Fällt das Beschäftigungsverhältnis unter das Kündigungsschutzgesetz, weil es länger als sechs Monate besteht und in der Praxis mehr als fünf Arbeitnehmer (ohne Auszubildende) beschäftigt sind, dann müssen vor Ausspruch der Kündigung bestimmte Voraussetzungen erfüllt sein.
Eine Kündigung ist nach höchstrichterlicher Rechtsprechung bei Mitarbeitern, die Kündigungsschutz nach dem Kündigungsschutzgesetz genießen, nur zulässig, wenn deren Arbeitsunfähigkeit bei Zugang der Kündigung noch fortbesteht, der Zeitpunkt ihrer Gesundung objektiv nicht absehbar ist – also eine so genannte negative Prognose vorliegt – und gerade diese Ungewissheit unzumutbare betriebliche Auswirkungen nach sich zieht.
Es gibt indes keine festen Maßstäbe, welche Krankheitszeiten in der Vergangenheit zwingend eine negative Prognose hinsichtlich der Wiederherstellung der Gesundheit zur Folge haben.

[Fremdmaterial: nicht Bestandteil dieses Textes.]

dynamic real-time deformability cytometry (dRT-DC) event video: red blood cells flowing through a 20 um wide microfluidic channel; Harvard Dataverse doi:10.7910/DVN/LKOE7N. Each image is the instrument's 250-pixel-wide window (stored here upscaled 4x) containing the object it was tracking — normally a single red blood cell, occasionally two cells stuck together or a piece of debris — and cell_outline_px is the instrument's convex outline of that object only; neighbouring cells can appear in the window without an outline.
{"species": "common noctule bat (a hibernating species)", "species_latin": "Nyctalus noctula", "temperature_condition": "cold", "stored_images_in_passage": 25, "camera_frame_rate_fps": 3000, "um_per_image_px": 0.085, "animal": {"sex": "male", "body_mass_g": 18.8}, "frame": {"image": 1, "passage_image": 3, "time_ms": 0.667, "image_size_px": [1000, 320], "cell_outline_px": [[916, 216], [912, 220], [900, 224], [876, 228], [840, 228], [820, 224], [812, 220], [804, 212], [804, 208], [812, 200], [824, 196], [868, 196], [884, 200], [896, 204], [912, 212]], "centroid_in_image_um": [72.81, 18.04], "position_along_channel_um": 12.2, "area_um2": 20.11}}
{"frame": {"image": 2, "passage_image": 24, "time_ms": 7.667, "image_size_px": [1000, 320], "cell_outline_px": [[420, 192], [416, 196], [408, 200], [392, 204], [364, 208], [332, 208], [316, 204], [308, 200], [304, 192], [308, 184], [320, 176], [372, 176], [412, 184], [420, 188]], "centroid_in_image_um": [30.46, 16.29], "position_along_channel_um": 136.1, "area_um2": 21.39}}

Maßgeblich sind hier die Umstände des Einzelfalls.
Als Faust regel kann jedoch formuliert werden, dass bei einer bereits 18 Monate andauernden Arbeitsunfähigkeit des Arbeitnehmers und bei Ausspruch der Kündigung bestehender völliger Ungewissheit über den Zeitpunkt der Gesundung allein diese Ungewissheit zu einer erheblichen Beeinträchtigung betrieblicher Belange führt, die eine ordentliche Kündigung wegen lang andauernder Krankheit rechtfertigt. Gleichfalls kann eine krankheitsbedingte Kündigung erfolgen, wenn in den nächsten 24 Monaten nach Ausspruch der Kündigung nicht mit einer günstigen Prognose zur Wiederherstellung des Gesundheitszustandes zu rechnen ist.
Die Bewilligung einer befristeten Erwerbsminderungsrente steht der Kündigung des Arbeitsverhältnisses wegen lang andauernder Erkrankung nicht entgegen. Allein aus der Befristung der Rente ergibt sich nicht, dass die Arbeitsunfähigkeit des Arbeitnehmers nur vorübergehend ist, vielmehr entspricht die Befristung der gesetzlichen Neuregelung dem Erwerbsunfähigkeitsrecht.